Mother studied this rough congregation, her mind working relentlessly, ideas and interconnections sparking. The drought had a cause; of course it did. Behind every cause there was an intention, a mind, whether you could see it or not. And if there was a mind, you could negotiate with it. After all her people had already been traders, instinctive negotiators, for seventy thousand years.
But how was she to negotiate with the rain? What did she have to trade?
And overlaid on such musings was her suspicions about the people. Which of them could be trusted? Which of them talked about her when she wasn’t present? Even now, as they gazed up at her in a kind of desultory hope, were they somehow communicating, sending secret messages to each other with gestures, looks, even scribbled marks in the dust?
In the end, the answer came to her.
Ox, the big short-tempered man who had challenged her after the death of Sour, came to join her rough congregation. He was weakened by diarrhea.
Mother stood abruptly and approached Ox. Sapling followed her.
Ox, weakened and ill, sat piteously in the dirt with the rest. Mother placed a hand on his head, gently. He looked up, bewildered, and she smiled at him. Then she beckoned him to follow her. Ox stood, clumsy, dizzy, stumbling. But he let Sapling guide him back to Mother’s own pallet. There, Mother bade him lay down.
She took a wooden spear, its end charred, blood-soaked, hardened from use. She faced the people. She said, “Sky. Rain. Sky make rain. Earth drink rain.” She glanced up at the cloudless bowl of the sky. “Sky not make rain. Angry, angry. Earth drink much rain. Thirsty, thirsty. Feed earth.”
And, with a single fluid movement, she plunged the spear into Ox’s chest. He convulsed, his fists grabbing the spear. Blood spewed from his wide-open mouth, and urine spilled down his legs. But with all her strength Mother twisted the spear, and felt it rip at the soft organs within. Flopping, Ox fell back on the pallet, and did not move again. Mother smiled and wrenched out the spear. Blood continued to spill onto the ground.
There was silence. Even Sapling and Eyes were staring, open-mouthed.
Mother bent and grabbed a handful of sticky, blood-soaked dust. “See! Dust drinks. Earth drinks.” And she crammed the dust into the half mouth of her child; it stained its small teeth red. “Rain comes,” she said gently. “Rain comes.” Then she glared around at the staring people.
One by one they looked down, yielding before her gaze.
Honey, daughter of Sour, broke the spell. With a scream of despair she picked up a handful of cobbles and hurled them at Mother. They clattered uselessly on the ground. Then Honey ran away toward the lake.
Mother watched her go, eyes hard.
In her heart Mother believed everything she had said, everything she had done. The fact that it served a political purpose to have sacrificed poor Ox— for he was one of those who most openly opposed her— did not perturb her belief in herself and her actions. Ox’s death had been expedient, but it would also mollify the rain. Yes, that was how it was.
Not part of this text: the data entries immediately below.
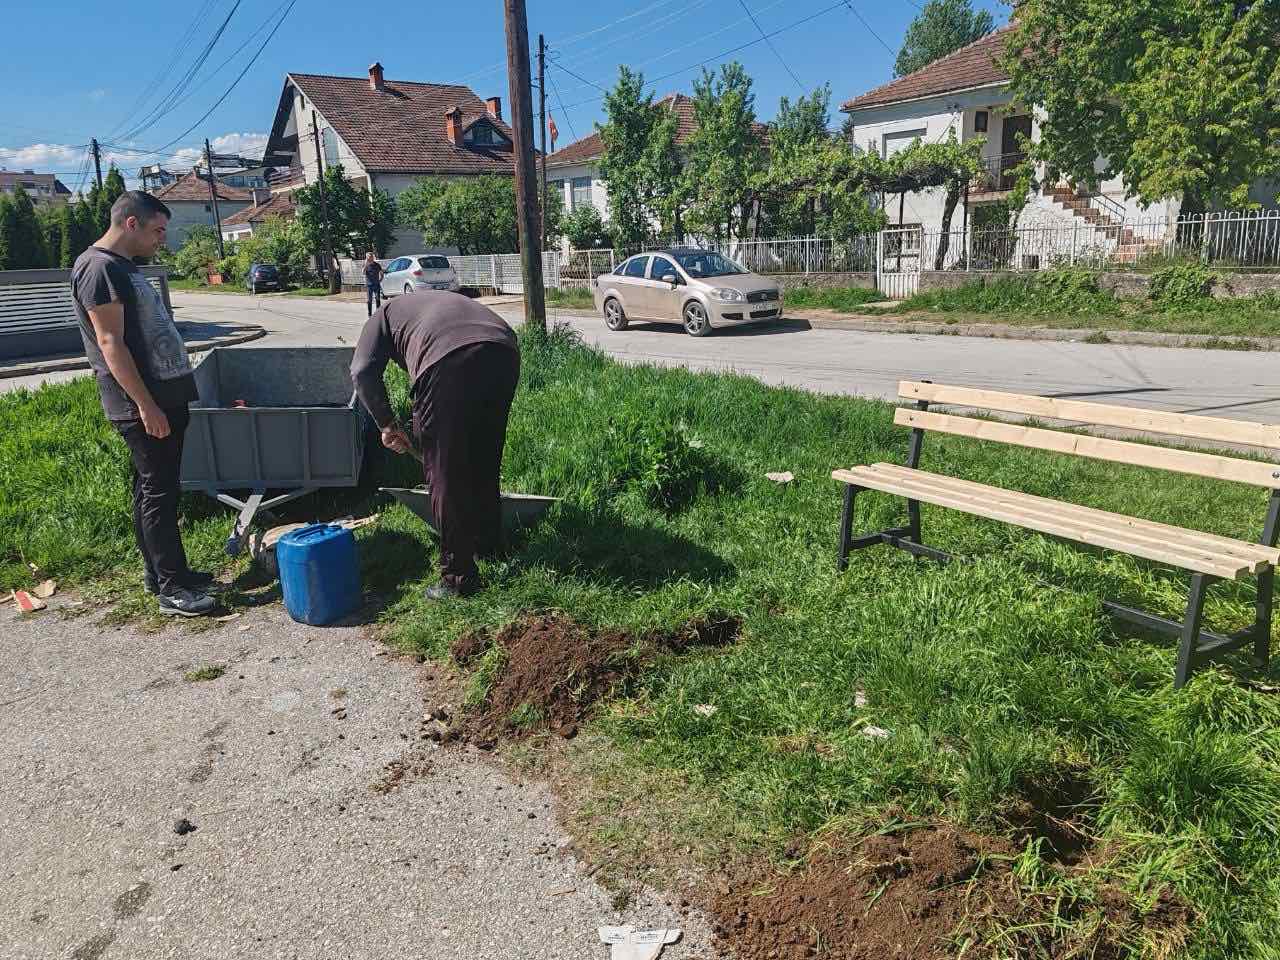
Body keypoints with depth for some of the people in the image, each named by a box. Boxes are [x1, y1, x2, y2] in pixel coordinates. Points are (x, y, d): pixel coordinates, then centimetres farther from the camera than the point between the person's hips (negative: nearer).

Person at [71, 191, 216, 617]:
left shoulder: (123, 267, 18)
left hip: (164, 397, 10)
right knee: (158, 491, -6)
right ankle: (171, 588, -1)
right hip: (143, 405, -10)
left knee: (154, 489, 14)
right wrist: (145, 405, -22)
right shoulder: (99, 268, -13)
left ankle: (161, 572, 23)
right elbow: (111, 344, -19)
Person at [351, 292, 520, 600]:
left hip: (449, 363, -6)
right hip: (505, 352, 6)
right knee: (486, 462, 24)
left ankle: (458, 577, 11)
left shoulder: (385, 313, 28)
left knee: (445, 474, 6)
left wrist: (387, 424, 18)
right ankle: (489, 543, 40)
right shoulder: (441, 300, 43)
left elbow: (362, 372, 9)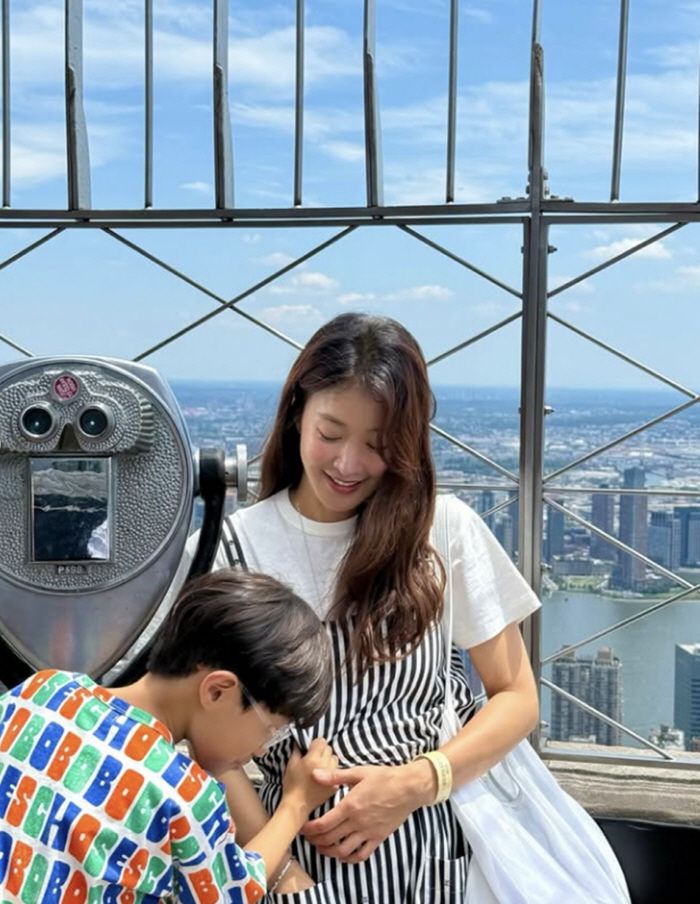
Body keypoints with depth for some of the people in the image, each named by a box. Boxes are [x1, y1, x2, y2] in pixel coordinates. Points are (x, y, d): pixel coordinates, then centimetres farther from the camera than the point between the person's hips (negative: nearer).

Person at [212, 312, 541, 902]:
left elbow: (516, 697, 0)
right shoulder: (235, 549, -6)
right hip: (309, 849, -1)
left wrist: (417, 783, -14)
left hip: (443, 842, 1)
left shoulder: (446, 528, -4)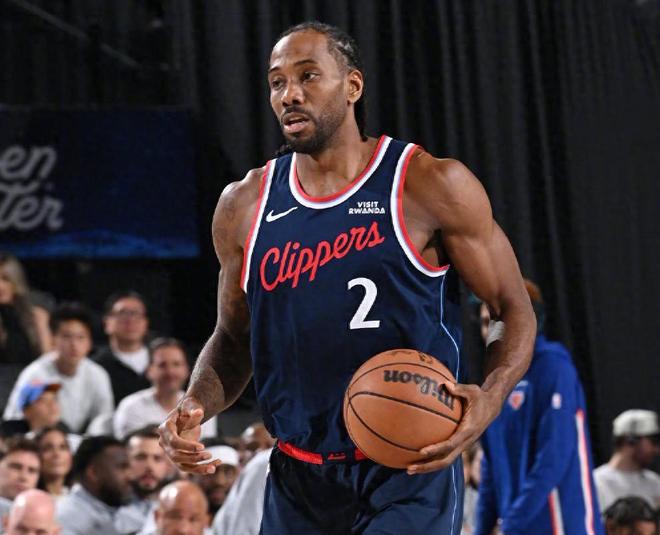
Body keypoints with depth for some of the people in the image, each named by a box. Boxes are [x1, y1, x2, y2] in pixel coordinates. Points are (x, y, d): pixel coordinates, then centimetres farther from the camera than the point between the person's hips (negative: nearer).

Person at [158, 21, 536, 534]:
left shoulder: (432, 187, -6)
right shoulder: (245, 206, 6)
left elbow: (514, 311, -2)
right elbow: (232, 339, 18)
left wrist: (489, 400, -21)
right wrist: (195, 407, -2)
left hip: (408, 476, -5)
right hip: (298, 482, 5)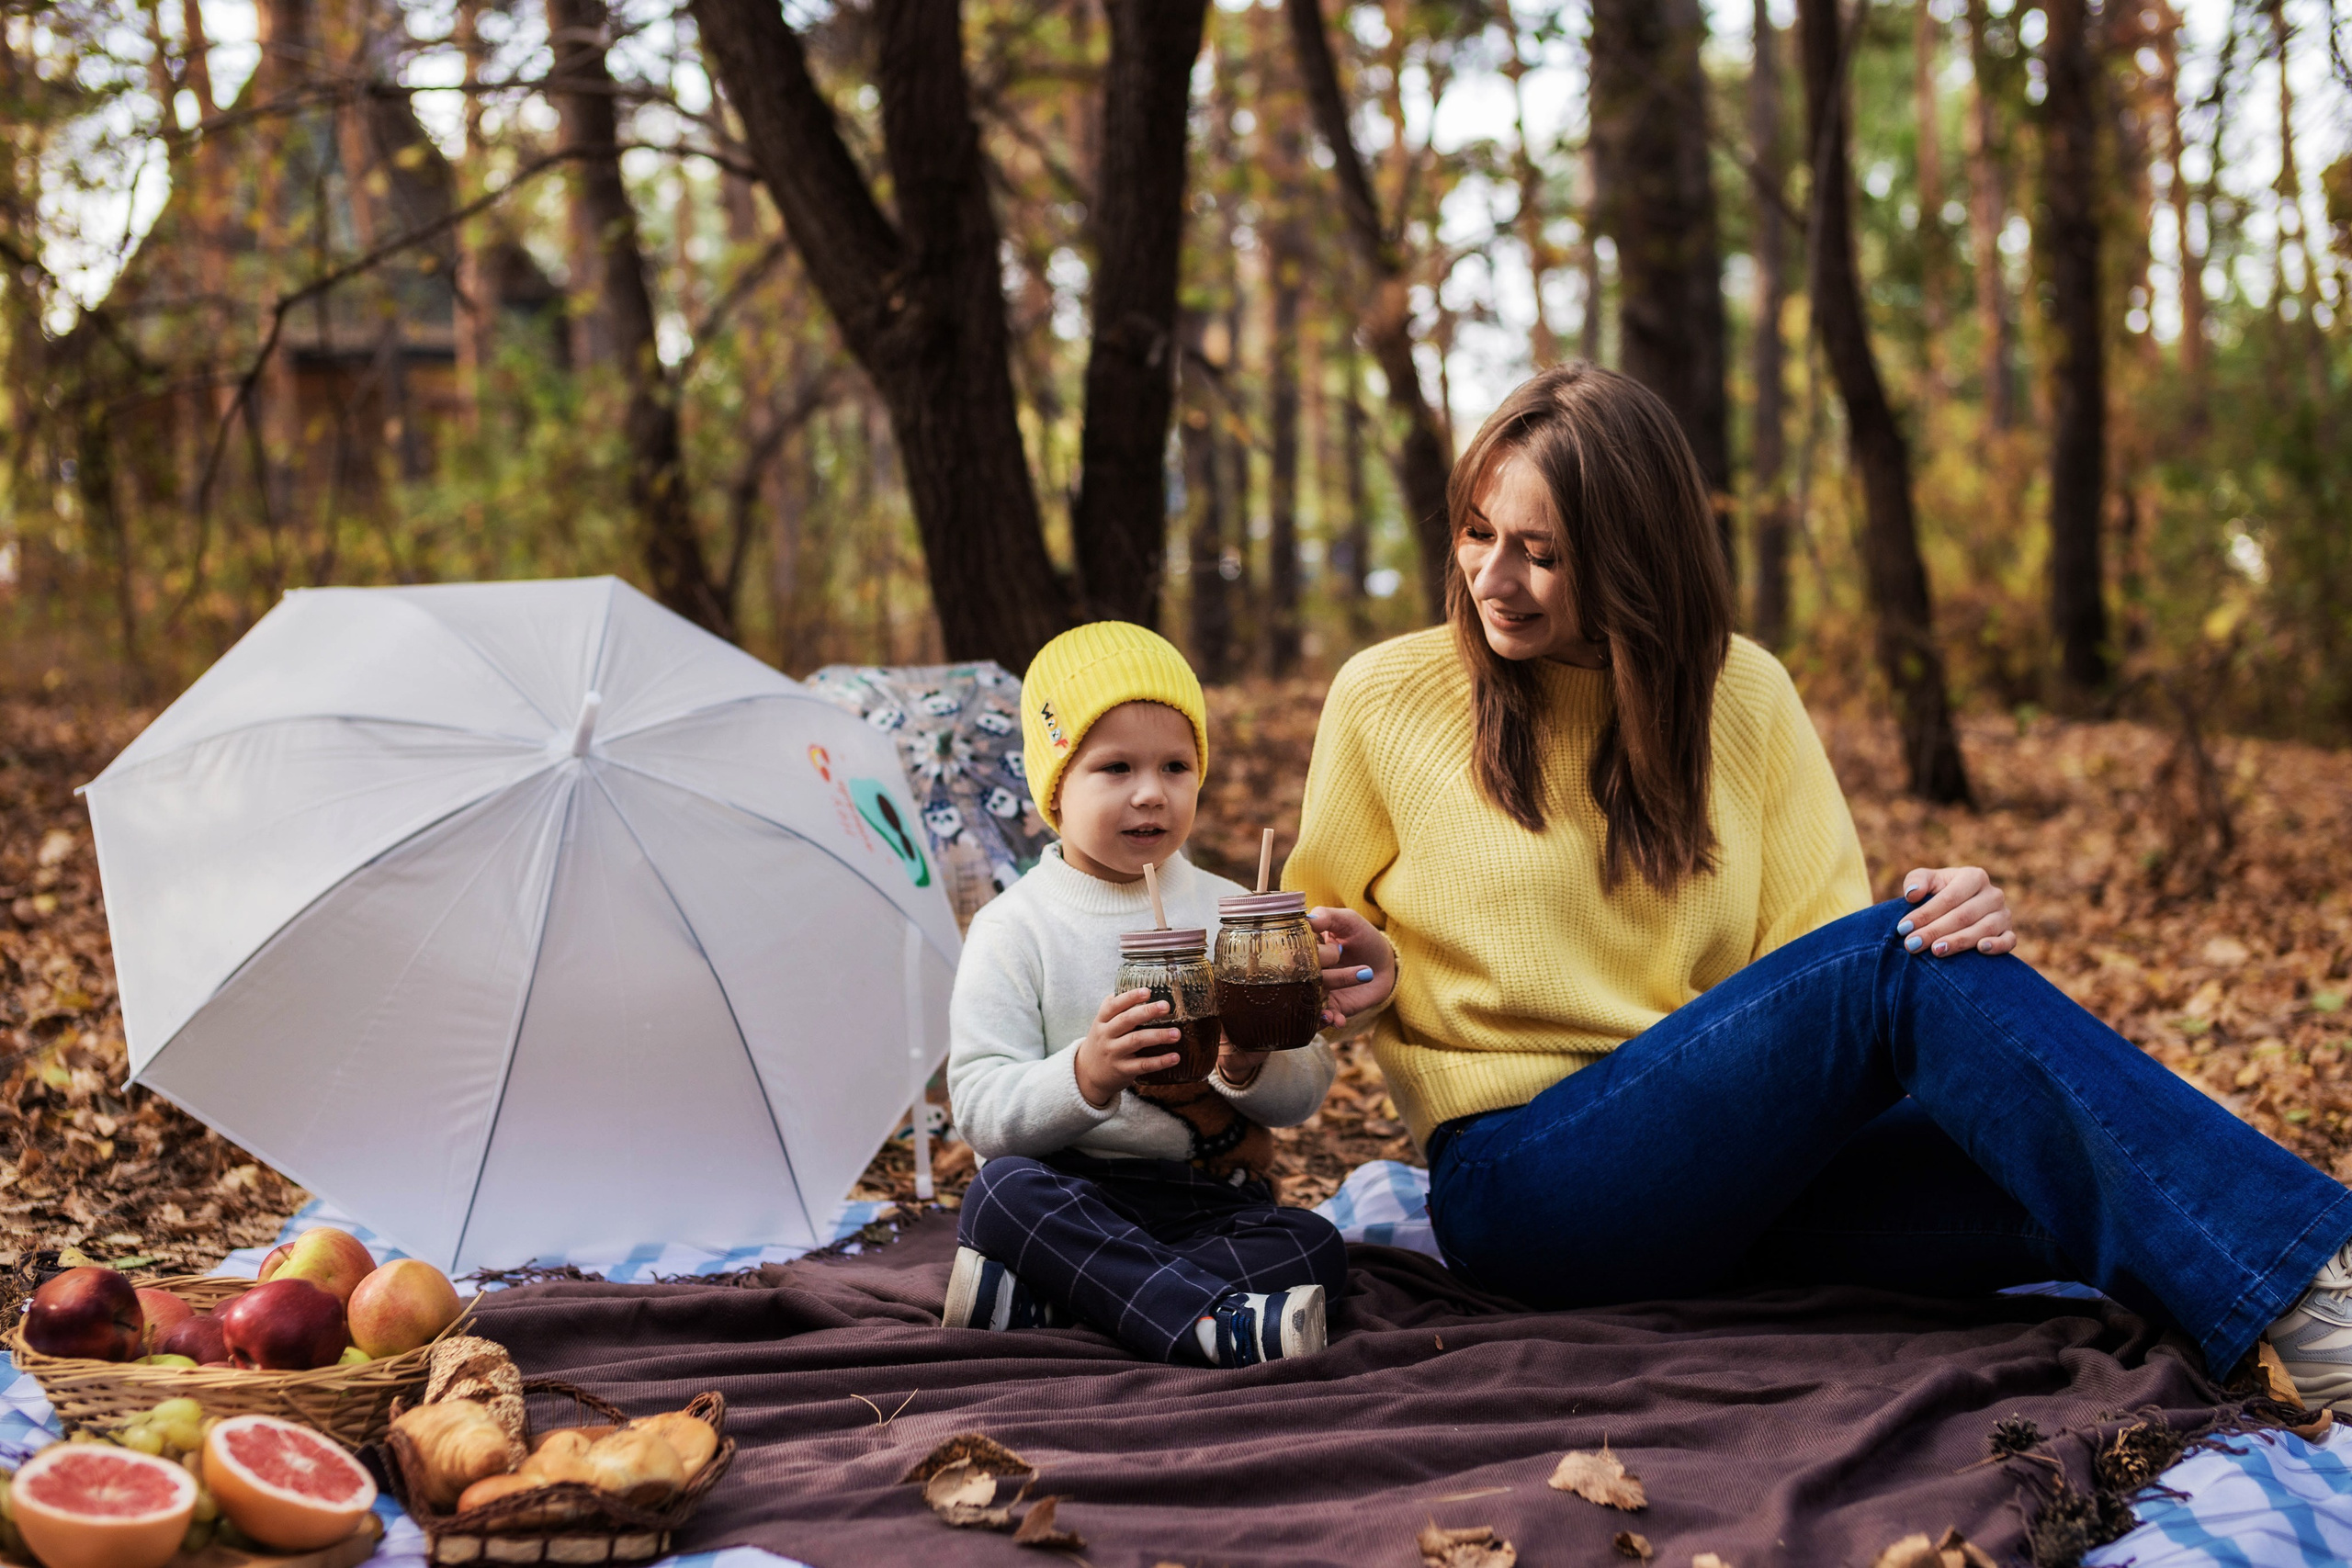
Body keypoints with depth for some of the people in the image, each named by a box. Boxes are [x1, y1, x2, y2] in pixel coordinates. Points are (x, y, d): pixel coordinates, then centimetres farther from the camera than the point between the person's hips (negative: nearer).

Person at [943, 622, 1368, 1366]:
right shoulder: (1014, 927, -1)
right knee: (1001, 1191, -32)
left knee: (1314, 1246, -24)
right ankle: (1215, 1323, -39)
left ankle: (1034, 1302, -27)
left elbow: (1307, 1088, 6)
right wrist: (1086, 1076, -28)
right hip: (1074, 1199, -3)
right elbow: (983, 1114, -9)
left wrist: (1249, 1065, -18)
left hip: (1213, 1204, 3)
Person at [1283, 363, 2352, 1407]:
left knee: (2091, 1176, -25)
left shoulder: (1742, 695, 9)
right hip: (1521, 1184, -4)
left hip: (1736, 1166, 4)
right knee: (1895, 968, -28)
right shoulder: (1385, 700, 1)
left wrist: (1954, 933, -18)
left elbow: (1820, 939, 3)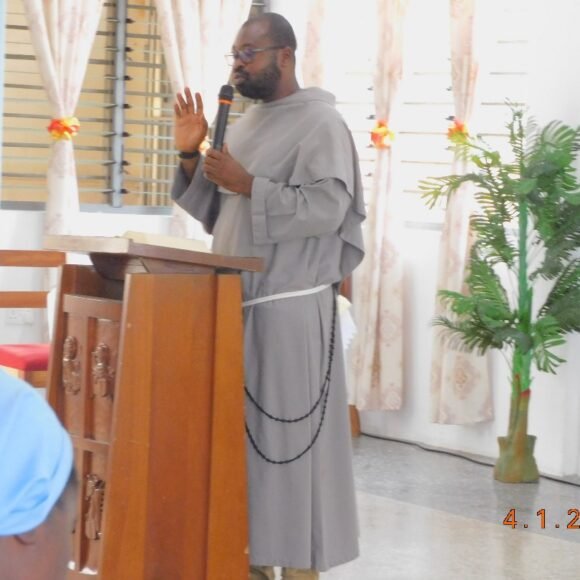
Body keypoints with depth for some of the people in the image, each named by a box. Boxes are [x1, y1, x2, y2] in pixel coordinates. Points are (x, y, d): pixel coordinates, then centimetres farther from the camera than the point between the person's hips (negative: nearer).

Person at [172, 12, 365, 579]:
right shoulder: (243, 125, 17)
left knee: (289, 435, -6)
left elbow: (327, 209, -17)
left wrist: (246, 184, -19)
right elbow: (214, 213, 19)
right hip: (236, 304, 8)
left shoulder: (321, 124, -6)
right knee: (241, 434, 7)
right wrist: (190, 156, 4)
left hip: (290, 310, -8)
Leaving Sapling to dispose of the corpse, she walked into her shelter.
Despite the sacrifice, the rain did not come. The people waited as day succeeded arid day, and not a cloud broke the washed-out dome of the sky. Gradually they grew restive. Honey, particularly, became more openly derisive of Mother, Eyes, Sapling, and those who clung to them.
But Mother simply waited, serene. She was convinced she was right, after all. It was just that Ox’s death had not been sufficient appeasement for the sky, the soil. It was simply a question of finding the right trade-off, that was all. All she needed was patience— even though her own flesh was hanging on her bones.